Impact of the amount and type of fat and carbohydrate on serum lipids in the RISCK study

RISCK is a multi-centre randomised controlled dietary intervention in subjects at increased risk of metabolic syndrome that compares the effects of diets with a reduced SFA content that vary according to total fat, MUFA content and glycaemia index (GI). The results are reported for changes in serum lipids among the participants who completed the 6-month dietary intervention Baseline serum lipid measurements were undertaken for all subjects, subsequently all subjects followed a high-SFA (HS) diet for 1 month, after which period a further set of lipid measurements were completed. The mean serum cholesterol concentration (mmol/l) was 5.59 (SD 0.94) at screening and 5.61 (SD 0.97) at the end of the run-in period. The subjects were then randomized to one of five dietary interventions for a 6-month period: an HS–high-GI (HGI) similar to the run-in diet or one of four isoenergetic interventions (high-MUFA (HM)–HGI; HM–low-GI (LGI); low-fat (LF)–HGI; LF–LGI). The target intake for total fat was 38% energy (%E) in the HS and HM diets and 28%E in the LF diets. The HM and LF diets were designed to reduce dietary SFA to 10%E with a planned MUFA intake of 18%E in the HM diets. The target GI differential between the HGI and LGI groups was approximately 12 points. Serum lipid concentrations were determined in a single laboratory following run-in and at the end of the intervention.

APOE4 Genotype Exerts Greater Benefit in Lowering Plasma Cholesterol and Apolipoprotein B than Wild Type (E3/E3), after Replacement of Dietary Saturated Fats with Low Glycaemic Index Carbohydrates

We examined the impact of APOE genotype on plasma lipids and glucose in a secondary analysis of data from a five-arm, randomised controlled, parallel dietary intervention trial (‘RISCK’ study), to investigate the impact of replacing saturated fatty acids (SFA) with either monounsaturated fat (MUFA) or carbohydrate of high or low glycaemic index (GI) on CVD risk factors and insulin sensitivity. We tested the impact of APOE genotype (carriage of E2 and E4 alleles versus E3/E3), determined retrospectively, on plasma lipids, lipoproteins and glucose homeostasis at baseline (n = 469), and on the change in these variables after 24 weeks of dietary intervention (n = 389).

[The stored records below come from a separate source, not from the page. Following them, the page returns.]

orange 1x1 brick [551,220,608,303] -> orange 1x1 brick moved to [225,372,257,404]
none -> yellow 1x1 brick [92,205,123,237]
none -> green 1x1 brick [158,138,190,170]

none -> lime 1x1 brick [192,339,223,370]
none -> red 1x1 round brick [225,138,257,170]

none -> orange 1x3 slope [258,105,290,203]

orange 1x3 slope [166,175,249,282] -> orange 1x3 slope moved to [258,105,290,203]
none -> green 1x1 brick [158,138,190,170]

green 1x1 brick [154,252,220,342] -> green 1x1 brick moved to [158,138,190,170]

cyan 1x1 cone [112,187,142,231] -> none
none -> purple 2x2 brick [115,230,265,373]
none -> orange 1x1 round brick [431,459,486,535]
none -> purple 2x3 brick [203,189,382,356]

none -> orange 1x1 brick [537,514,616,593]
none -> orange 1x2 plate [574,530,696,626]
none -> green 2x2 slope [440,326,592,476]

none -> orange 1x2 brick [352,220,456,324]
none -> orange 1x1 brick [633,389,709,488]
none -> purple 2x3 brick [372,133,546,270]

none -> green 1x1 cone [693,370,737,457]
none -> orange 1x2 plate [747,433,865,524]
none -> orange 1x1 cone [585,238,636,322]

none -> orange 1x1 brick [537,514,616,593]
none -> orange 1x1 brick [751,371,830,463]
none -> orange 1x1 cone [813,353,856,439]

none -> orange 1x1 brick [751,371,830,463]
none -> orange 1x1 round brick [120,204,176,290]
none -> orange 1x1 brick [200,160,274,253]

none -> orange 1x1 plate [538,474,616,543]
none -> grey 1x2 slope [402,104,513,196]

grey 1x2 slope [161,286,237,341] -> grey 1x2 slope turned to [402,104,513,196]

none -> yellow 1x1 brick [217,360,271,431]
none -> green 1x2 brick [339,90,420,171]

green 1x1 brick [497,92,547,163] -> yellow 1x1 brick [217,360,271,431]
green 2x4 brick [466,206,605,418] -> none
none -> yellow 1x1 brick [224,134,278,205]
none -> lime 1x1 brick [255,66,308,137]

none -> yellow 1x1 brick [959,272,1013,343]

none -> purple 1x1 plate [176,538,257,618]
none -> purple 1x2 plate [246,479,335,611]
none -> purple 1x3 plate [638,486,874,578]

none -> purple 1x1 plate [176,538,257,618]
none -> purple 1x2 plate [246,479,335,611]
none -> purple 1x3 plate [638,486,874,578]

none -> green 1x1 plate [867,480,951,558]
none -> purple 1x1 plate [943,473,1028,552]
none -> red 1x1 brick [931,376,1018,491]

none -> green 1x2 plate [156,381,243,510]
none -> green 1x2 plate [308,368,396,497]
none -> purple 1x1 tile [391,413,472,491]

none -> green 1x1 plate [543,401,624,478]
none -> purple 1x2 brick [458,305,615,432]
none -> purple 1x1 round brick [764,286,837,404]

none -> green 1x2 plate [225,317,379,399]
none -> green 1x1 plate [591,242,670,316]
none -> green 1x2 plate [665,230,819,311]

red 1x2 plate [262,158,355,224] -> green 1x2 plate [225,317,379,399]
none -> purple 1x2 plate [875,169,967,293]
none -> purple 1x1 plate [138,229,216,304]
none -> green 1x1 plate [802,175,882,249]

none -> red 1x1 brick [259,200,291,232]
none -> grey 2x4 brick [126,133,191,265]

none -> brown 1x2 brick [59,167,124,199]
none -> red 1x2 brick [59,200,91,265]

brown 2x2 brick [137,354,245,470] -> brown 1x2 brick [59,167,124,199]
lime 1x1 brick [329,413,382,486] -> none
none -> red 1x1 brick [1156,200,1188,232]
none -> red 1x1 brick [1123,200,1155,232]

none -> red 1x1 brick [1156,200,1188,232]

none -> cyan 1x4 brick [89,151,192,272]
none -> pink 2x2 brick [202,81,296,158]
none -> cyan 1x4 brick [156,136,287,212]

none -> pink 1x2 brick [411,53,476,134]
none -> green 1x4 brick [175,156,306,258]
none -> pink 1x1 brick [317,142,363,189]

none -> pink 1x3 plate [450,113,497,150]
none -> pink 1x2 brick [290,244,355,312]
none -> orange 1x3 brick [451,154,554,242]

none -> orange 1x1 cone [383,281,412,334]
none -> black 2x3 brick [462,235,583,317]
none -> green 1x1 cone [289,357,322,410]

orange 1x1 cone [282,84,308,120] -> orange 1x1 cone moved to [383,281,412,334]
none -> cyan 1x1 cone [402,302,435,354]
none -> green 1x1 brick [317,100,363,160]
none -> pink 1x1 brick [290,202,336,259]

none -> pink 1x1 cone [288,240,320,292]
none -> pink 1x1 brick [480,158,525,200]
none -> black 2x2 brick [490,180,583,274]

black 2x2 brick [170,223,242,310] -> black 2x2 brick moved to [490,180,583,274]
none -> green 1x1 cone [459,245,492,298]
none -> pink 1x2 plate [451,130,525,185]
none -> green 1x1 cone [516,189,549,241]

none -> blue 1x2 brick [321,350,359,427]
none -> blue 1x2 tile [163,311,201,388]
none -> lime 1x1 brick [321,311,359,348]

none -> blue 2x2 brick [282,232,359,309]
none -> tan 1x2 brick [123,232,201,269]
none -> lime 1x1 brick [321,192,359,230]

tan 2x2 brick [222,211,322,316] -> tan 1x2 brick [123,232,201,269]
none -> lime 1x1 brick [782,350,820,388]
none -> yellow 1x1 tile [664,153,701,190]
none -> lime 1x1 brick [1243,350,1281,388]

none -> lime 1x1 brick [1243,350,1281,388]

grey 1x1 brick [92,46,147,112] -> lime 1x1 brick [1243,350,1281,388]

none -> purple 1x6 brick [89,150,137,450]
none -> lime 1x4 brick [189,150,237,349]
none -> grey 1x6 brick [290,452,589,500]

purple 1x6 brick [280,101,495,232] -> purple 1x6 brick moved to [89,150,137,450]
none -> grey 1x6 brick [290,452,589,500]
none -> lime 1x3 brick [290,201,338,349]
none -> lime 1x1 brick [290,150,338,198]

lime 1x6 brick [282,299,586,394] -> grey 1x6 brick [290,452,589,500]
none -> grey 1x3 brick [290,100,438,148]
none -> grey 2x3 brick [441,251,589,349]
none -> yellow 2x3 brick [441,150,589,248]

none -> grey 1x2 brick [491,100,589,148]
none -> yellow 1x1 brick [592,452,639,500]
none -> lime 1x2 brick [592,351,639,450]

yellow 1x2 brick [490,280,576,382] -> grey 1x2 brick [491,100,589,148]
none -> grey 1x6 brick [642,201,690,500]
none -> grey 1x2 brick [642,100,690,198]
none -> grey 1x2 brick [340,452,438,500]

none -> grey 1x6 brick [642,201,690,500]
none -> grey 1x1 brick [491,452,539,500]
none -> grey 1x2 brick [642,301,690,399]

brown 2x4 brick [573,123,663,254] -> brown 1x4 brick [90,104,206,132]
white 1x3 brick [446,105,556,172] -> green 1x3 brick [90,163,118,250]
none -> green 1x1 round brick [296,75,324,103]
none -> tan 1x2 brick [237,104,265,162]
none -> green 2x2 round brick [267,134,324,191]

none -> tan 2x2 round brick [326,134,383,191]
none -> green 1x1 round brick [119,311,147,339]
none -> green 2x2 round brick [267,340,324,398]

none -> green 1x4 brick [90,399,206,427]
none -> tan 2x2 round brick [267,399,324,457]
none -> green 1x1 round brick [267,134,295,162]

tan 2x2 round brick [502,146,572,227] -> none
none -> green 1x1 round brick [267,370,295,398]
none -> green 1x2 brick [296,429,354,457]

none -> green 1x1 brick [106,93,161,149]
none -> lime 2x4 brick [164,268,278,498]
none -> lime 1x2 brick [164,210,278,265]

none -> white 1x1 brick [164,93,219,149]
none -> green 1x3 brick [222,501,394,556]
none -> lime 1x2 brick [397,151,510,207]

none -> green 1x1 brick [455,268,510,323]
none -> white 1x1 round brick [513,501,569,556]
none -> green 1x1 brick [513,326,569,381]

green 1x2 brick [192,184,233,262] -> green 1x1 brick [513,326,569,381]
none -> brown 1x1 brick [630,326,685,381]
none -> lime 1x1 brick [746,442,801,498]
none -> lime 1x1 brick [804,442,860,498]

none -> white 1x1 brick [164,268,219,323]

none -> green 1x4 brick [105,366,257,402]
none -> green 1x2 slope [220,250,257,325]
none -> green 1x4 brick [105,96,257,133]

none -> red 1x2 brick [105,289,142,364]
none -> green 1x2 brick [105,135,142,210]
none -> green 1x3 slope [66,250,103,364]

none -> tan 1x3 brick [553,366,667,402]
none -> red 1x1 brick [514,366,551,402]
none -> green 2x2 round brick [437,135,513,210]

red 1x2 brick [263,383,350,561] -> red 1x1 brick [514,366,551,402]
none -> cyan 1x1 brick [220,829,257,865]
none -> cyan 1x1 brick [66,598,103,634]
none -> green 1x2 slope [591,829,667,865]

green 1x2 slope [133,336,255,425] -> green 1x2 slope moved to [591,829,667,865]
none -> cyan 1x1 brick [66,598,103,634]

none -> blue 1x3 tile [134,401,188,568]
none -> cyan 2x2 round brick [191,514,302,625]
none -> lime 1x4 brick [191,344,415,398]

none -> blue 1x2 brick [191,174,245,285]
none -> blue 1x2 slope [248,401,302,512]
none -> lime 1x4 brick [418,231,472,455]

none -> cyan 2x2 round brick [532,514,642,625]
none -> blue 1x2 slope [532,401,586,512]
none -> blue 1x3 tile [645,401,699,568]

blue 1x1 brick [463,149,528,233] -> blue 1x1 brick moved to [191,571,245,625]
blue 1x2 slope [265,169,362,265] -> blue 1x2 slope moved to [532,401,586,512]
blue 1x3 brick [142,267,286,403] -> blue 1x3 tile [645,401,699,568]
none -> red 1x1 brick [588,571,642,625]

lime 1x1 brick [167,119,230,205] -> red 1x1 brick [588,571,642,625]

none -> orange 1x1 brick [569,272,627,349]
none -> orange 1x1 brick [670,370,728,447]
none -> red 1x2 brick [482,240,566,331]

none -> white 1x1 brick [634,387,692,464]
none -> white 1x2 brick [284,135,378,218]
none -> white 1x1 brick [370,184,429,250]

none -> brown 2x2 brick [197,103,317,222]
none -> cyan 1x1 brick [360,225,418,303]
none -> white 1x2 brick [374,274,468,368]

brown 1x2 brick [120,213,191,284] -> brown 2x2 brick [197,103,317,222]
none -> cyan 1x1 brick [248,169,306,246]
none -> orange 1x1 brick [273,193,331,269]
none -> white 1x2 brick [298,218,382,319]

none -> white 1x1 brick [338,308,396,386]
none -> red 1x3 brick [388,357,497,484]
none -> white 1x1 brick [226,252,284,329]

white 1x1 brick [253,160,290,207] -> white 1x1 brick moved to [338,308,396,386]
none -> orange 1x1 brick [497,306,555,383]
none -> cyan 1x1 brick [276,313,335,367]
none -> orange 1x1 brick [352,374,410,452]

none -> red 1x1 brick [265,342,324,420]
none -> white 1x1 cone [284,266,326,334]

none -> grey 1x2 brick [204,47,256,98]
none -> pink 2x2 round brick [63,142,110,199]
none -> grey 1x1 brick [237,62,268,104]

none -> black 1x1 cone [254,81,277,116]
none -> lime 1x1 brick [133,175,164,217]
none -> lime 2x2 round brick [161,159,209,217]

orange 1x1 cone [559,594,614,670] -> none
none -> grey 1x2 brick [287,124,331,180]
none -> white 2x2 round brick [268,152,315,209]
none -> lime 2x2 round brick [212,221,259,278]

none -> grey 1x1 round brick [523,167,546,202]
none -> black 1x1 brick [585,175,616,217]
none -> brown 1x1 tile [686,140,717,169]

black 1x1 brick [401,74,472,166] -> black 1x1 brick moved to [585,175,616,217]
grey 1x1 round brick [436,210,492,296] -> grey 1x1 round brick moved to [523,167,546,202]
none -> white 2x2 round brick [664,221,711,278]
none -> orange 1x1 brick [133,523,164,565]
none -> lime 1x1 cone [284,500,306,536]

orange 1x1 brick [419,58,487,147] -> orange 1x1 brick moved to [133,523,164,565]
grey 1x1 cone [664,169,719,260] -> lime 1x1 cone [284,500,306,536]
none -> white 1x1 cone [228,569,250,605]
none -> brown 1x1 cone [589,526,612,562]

At baseline, carriers of E2 (n = 70), E4 (n = 125) and E3/E3 (n = 274) expressed marked differences in total plasma cholesterol (TC, p = 0.001), low density lipoprotein cholesterol (LDL-C, p < 0.0001), apolipoprotein B (apo B, p < 0.0001) and total to high density lipoprotein cholesterol ratio (TC:HDL-C, p = 0.002), with plasma concentrations decreasing in the order E4 > E3/E3 > E2. Following intervention, there was evidence of a significant diet x genotype interaction with significantly greater decreases in TC (p = 0.02) and apo B (p = 0.006) among carriers of E4 when SFA was replaced with low GI carbohydrate on a lower fat diet (TC −0.28 mmol/L p = 0.03; apo B −0.1 g/L p = 0.02), and a relative increase in TC (in comparison to E3/E3) when SFA was replaced with MUFA and high GI carbohydrates (TC 0.3 mmol/L, p = 0.03). Among carriers of E2 (compared with E3/E3) there was an increase in triacylglycerol (TAG) when SFA was replaced with MUFA and low GI carbohydrates 0.46 mmol/L p = 0.001). There were no significant interactions between APOE genotype and diet for changes in indices of glucose homeostasis. In conclusion, variations in APOE genotype led to differential effects on the lipid response to the replacement of SFA with MUFA and low GI carbohydrates.